*Provided entries*
"""

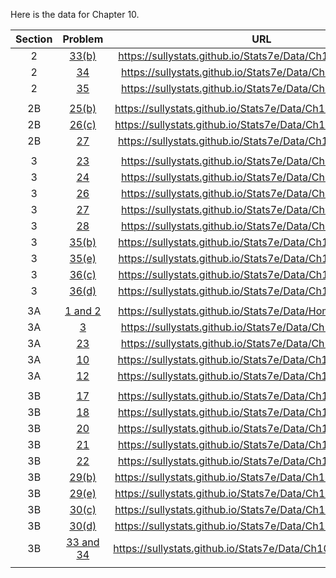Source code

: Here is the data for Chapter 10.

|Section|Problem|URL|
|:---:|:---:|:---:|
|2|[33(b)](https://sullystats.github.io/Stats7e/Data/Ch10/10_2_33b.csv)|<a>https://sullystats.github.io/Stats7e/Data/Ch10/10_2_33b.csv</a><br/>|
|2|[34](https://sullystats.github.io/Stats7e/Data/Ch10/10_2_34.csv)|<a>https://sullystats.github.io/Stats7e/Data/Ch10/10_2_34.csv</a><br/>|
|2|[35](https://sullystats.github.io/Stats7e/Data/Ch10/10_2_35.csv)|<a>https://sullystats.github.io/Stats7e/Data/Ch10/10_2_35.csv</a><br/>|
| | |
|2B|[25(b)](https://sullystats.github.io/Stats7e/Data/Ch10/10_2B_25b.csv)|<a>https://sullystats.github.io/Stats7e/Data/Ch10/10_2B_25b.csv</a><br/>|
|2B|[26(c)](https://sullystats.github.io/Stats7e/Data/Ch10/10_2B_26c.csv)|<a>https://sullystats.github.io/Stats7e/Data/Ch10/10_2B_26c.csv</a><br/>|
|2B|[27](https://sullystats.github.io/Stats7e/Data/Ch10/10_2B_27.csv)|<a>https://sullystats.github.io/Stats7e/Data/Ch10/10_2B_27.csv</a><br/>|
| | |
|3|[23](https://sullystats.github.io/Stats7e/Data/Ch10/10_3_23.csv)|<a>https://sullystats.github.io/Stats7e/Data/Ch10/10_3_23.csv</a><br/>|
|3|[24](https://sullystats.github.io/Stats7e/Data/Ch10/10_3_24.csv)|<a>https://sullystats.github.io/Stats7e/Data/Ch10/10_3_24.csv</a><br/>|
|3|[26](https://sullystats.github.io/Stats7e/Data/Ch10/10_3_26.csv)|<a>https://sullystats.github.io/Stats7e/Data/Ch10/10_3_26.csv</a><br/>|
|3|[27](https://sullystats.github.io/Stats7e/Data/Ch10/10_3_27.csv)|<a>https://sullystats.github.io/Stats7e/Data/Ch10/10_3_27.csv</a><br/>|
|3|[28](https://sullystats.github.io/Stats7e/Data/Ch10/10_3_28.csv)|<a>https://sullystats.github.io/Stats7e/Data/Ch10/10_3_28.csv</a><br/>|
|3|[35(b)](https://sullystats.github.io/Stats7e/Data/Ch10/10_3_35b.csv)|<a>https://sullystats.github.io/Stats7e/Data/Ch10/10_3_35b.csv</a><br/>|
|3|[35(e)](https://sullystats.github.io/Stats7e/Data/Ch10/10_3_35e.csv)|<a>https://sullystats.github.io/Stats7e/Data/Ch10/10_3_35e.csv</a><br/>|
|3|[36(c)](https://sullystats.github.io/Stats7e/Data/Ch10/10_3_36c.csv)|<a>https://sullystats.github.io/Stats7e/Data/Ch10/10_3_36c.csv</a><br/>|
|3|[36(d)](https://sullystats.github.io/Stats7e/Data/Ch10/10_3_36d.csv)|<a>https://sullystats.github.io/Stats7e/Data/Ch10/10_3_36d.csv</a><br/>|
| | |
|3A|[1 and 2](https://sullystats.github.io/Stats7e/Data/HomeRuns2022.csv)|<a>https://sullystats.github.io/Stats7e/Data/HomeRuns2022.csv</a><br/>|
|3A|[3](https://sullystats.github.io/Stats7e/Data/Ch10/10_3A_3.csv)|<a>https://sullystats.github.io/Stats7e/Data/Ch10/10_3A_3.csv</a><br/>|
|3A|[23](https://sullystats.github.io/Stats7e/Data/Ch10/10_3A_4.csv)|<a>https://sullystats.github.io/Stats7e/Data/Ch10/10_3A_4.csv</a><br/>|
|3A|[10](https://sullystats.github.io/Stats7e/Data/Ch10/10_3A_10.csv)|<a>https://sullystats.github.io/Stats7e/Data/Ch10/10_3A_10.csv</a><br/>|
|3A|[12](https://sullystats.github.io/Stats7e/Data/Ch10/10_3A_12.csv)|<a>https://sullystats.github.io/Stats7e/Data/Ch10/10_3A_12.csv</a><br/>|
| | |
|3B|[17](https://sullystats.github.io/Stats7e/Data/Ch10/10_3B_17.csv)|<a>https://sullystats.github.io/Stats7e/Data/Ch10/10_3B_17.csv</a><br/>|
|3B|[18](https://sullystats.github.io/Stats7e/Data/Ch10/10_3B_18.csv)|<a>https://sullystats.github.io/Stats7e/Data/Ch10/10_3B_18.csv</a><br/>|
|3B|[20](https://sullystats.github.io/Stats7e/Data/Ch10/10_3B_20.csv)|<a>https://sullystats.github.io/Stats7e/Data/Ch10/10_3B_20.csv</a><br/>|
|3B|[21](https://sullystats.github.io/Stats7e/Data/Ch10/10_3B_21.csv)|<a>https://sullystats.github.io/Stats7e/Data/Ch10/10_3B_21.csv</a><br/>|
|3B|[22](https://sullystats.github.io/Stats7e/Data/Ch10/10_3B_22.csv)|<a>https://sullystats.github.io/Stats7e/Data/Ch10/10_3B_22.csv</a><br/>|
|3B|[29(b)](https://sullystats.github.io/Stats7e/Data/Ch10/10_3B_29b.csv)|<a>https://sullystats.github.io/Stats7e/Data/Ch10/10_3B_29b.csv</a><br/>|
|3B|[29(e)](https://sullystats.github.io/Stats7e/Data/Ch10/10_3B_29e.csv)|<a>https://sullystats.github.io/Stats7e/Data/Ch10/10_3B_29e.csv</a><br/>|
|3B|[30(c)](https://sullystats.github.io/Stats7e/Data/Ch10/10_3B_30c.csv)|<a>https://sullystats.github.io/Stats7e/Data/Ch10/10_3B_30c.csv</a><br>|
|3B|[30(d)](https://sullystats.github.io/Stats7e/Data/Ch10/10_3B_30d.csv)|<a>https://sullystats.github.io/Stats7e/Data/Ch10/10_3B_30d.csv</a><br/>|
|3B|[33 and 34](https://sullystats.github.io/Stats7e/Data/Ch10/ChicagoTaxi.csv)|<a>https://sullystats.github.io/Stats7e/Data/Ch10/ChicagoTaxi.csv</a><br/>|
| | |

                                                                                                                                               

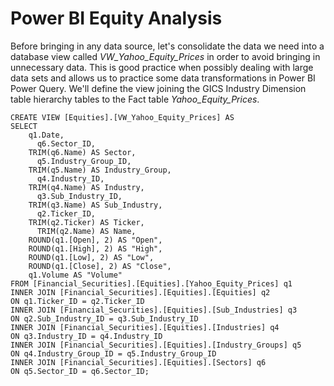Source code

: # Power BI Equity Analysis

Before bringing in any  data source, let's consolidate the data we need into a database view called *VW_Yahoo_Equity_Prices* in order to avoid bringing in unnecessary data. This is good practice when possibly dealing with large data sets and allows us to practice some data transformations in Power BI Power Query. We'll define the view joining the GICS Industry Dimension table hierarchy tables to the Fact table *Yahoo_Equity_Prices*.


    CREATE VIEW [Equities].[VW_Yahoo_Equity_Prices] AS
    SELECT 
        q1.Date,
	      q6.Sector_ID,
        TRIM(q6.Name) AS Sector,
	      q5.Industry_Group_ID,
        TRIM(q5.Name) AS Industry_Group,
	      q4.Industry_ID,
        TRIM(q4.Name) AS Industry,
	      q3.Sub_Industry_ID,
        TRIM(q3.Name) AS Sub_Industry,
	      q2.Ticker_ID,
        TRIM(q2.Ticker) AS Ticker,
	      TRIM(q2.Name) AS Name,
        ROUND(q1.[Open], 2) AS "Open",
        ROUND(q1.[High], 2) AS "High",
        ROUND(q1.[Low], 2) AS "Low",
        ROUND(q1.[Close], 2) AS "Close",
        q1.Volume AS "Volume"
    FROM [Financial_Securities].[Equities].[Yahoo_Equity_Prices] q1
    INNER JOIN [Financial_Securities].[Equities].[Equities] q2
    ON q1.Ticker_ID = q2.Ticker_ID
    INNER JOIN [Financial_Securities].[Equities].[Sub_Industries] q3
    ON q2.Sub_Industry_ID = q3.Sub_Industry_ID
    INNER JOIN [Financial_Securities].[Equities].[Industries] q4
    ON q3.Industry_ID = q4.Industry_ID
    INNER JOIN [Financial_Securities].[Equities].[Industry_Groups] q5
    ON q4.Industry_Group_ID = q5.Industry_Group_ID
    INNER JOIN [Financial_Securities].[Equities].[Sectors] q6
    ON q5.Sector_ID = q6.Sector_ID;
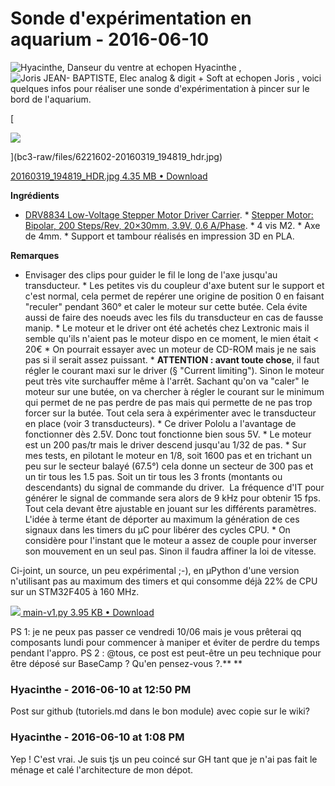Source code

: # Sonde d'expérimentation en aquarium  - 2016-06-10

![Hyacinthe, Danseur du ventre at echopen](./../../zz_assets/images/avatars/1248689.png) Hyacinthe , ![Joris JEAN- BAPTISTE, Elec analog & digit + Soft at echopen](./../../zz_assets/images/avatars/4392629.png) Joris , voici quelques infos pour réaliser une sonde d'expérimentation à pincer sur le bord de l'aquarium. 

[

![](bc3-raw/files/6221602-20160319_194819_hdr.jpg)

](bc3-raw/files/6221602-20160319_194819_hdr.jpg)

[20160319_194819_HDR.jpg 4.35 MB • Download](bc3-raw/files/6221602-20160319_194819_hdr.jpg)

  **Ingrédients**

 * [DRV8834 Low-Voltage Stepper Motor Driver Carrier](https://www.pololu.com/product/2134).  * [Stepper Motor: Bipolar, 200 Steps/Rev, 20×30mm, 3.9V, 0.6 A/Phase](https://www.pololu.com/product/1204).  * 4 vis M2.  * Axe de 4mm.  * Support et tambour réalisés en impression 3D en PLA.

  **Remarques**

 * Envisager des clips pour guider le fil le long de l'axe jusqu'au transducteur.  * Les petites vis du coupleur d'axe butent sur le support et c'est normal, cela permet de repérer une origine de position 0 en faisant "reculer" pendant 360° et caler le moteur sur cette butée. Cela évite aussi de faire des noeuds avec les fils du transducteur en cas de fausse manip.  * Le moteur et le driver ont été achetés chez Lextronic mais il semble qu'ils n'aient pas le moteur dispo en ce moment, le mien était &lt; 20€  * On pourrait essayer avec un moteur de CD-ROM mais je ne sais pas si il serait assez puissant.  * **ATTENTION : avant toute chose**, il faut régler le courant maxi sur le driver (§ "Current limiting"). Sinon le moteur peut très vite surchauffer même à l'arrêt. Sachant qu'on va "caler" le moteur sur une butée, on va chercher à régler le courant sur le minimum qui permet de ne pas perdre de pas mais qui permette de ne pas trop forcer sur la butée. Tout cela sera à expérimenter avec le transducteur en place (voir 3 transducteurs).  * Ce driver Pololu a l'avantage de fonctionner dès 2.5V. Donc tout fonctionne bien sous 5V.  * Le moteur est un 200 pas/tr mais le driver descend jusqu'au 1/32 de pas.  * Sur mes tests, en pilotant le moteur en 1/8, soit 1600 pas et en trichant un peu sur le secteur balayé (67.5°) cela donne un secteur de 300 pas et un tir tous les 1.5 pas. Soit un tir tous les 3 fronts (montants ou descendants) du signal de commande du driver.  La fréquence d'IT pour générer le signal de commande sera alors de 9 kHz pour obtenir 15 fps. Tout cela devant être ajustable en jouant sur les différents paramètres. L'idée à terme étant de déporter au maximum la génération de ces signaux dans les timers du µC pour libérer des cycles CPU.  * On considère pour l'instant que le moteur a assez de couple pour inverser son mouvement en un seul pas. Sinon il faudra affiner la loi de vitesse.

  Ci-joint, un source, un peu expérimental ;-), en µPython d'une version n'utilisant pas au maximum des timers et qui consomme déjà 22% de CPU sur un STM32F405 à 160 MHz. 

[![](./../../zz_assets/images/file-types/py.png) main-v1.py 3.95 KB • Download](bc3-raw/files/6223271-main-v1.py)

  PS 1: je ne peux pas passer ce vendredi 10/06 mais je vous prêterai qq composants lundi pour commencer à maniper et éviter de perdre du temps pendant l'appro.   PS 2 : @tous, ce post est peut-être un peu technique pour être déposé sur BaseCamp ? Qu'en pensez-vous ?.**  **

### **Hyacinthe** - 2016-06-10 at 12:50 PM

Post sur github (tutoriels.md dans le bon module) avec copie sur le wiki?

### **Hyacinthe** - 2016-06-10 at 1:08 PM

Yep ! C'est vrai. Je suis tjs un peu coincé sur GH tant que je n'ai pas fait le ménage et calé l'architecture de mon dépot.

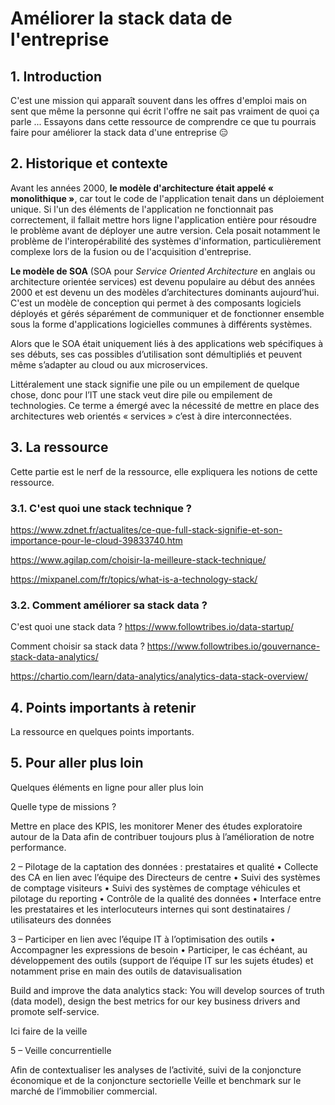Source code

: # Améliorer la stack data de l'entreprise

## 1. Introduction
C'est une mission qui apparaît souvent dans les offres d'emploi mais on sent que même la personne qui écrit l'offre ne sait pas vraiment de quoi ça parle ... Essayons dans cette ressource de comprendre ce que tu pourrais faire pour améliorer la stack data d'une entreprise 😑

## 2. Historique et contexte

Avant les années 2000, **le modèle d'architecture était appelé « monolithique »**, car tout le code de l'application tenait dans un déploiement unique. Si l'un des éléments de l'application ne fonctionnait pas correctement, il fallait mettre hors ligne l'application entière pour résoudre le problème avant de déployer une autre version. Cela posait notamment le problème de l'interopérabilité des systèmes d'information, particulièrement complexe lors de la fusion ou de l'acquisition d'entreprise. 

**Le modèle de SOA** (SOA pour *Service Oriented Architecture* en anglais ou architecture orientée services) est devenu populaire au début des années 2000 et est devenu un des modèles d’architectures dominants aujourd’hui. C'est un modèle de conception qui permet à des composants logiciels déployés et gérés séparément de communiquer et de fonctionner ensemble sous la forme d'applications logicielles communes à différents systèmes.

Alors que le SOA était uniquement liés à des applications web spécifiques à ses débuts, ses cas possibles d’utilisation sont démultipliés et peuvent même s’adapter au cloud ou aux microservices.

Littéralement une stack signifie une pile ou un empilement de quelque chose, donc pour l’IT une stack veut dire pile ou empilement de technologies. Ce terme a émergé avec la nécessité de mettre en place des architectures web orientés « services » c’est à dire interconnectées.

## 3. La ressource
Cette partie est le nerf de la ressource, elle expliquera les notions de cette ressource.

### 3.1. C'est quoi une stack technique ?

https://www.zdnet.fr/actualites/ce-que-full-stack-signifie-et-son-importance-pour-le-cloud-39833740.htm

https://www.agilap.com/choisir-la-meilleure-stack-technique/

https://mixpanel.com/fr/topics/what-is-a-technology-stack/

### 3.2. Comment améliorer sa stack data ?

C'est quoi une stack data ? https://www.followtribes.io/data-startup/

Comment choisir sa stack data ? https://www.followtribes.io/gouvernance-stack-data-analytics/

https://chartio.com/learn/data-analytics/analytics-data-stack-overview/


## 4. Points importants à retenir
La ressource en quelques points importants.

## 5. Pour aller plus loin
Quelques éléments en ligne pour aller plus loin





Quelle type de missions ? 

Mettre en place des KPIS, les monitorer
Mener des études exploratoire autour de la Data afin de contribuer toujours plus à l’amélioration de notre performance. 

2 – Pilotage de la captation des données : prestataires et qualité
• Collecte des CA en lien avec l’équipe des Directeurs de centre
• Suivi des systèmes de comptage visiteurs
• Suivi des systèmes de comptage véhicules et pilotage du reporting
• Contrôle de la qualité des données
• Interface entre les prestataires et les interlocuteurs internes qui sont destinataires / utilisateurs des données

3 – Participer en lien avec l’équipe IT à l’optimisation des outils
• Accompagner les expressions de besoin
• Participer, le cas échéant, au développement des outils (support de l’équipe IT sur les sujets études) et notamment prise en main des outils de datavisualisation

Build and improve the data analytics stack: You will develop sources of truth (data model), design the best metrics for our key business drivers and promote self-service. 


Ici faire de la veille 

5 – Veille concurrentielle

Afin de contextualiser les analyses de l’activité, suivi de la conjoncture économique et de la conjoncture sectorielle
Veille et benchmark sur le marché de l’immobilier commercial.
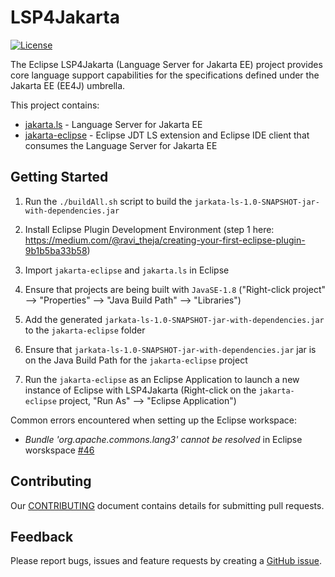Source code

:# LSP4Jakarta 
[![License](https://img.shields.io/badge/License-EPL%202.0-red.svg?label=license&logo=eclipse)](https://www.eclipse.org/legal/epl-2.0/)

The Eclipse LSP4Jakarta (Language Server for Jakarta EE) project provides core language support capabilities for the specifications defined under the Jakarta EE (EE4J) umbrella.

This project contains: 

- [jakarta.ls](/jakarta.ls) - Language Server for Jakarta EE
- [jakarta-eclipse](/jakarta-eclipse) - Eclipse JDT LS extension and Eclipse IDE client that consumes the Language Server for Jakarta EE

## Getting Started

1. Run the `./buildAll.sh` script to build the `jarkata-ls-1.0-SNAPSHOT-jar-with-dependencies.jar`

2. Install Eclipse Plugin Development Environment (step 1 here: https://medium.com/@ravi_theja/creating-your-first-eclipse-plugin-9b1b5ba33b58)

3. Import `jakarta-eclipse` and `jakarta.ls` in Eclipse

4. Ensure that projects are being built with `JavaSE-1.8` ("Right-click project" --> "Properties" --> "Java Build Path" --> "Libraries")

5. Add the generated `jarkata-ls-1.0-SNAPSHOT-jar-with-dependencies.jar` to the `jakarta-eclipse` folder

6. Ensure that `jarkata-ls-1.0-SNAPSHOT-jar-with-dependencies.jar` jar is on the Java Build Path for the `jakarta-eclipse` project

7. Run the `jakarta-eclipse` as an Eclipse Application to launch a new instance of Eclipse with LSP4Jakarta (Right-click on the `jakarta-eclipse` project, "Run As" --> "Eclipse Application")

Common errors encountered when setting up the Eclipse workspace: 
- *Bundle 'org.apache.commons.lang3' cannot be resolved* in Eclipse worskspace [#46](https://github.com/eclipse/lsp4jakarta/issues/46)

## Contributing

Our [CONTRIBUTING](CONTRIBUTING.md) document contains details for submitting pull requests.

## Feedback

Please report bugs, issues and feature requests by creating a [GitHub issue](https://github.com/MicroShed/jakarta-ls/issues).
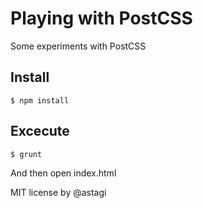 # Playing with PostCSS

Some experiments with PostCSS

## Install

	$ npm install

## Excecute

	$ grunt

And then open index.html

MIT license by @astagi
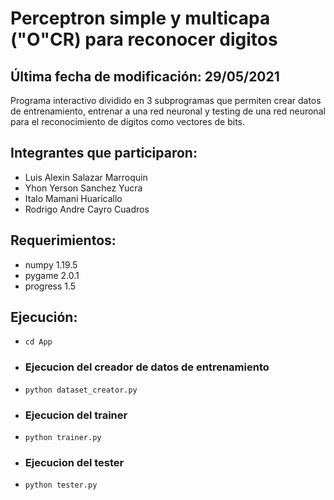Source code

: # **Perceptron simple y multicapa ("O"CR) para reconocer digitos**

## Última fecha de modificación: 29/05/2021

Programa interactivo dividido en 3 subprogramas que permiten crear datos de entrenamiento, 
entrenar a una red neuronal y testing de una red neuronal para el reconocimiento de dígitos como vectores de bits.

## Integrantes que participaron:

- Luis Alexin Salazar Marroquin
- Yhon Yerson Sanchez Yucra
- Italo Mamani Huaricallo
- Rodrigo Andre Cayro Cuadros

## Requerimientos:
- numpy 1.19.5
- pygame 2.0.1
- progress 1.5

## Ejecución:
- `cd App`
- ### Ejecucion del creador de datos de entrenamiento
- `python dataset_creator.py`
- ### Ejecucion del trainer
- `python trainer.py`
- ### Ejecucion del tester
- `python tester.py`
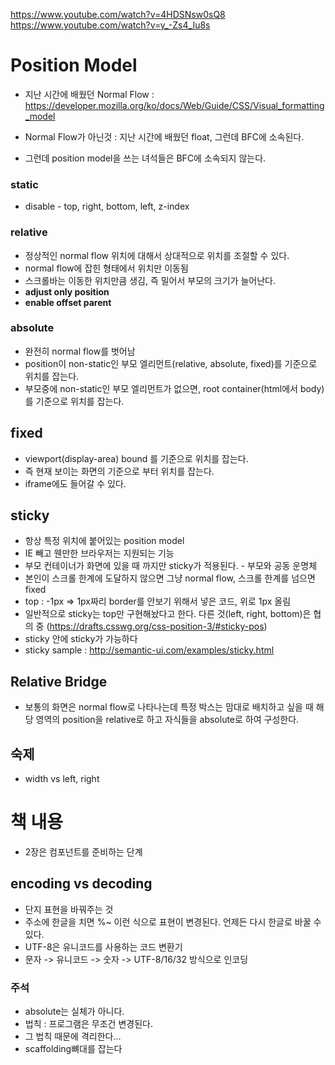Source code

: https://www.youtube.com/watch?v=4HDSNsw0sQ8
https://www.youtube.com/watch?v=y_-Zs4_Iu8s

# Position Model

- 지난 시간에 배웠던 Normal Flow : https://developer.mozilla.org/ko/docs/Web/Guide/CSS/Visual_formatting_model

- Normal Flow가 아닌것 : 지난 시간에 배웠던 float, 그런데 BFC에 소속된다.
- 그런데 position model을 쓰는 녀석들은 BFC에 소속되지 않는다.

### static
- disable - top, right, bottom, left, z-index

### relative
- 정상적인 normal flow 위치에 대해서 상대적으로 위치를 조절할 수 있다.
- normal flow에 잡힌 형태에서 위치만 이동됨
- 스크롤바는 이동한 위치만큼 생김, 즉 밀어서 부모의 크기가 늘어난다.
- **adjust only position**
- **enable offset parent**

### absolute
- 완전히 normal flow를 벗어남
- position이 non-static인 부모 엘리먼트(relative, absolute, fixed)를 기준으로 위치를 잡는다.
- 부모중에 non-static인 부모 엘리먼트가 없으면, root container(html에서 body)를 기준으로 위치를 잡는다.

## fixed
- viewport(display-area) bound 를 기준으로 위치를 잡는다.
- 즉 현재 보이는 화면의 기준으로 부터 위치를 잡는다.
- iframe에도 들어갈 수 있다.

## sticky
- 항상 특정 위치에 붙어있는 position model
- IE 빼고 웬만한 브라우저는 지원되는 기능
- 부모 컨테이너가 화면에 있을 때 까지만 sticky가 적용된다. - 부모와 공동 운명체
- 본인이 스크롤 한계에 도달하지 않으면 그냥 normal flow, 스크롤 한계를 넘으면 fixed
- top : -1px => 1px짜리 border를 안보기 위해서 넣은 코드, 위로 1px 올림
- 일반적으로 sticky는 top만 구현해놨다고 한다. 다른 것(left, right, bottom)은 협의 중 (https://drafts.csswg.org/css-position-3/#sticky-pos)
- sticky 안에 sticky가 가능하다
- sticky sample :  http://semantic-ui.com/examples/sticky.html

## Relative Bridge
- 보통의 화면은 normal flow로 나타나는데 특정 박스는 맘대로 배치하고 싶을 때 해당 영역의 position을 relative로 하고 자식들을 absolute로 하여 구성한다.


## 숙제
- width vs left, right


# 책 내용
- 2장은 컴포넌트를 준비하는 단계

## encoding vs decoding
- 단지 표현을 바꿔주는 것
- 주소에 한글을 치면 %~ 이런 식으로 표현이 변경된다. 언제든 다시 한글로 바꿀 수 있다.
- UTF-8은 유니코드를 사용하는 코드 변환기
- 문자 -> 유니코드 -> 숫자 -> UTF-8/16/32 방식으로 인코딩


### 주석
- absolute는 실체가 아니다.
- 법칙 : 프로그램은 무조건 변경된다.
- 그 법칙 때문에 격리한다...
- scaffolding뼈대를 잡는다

"""

*Work instructions*
Your output should be an exact copy of every line from the one containing "- 문자 -> 유니코드 -> 숫자 -> UTF-8/16/32 방식으로 인코딩" through the end of the records.

*Answer to this exercise*
- 문자 -> 유니코드 -> 숫자 -> UTF-8/16/32 방식으로 인코딩


### 주석
- absolute는 실체가 아니다.
- 법칙 : 프로그램은 무조건 변경된다.
- 그 법칙 때문에 격리한다...
- scaffolding뼈대를 잡는다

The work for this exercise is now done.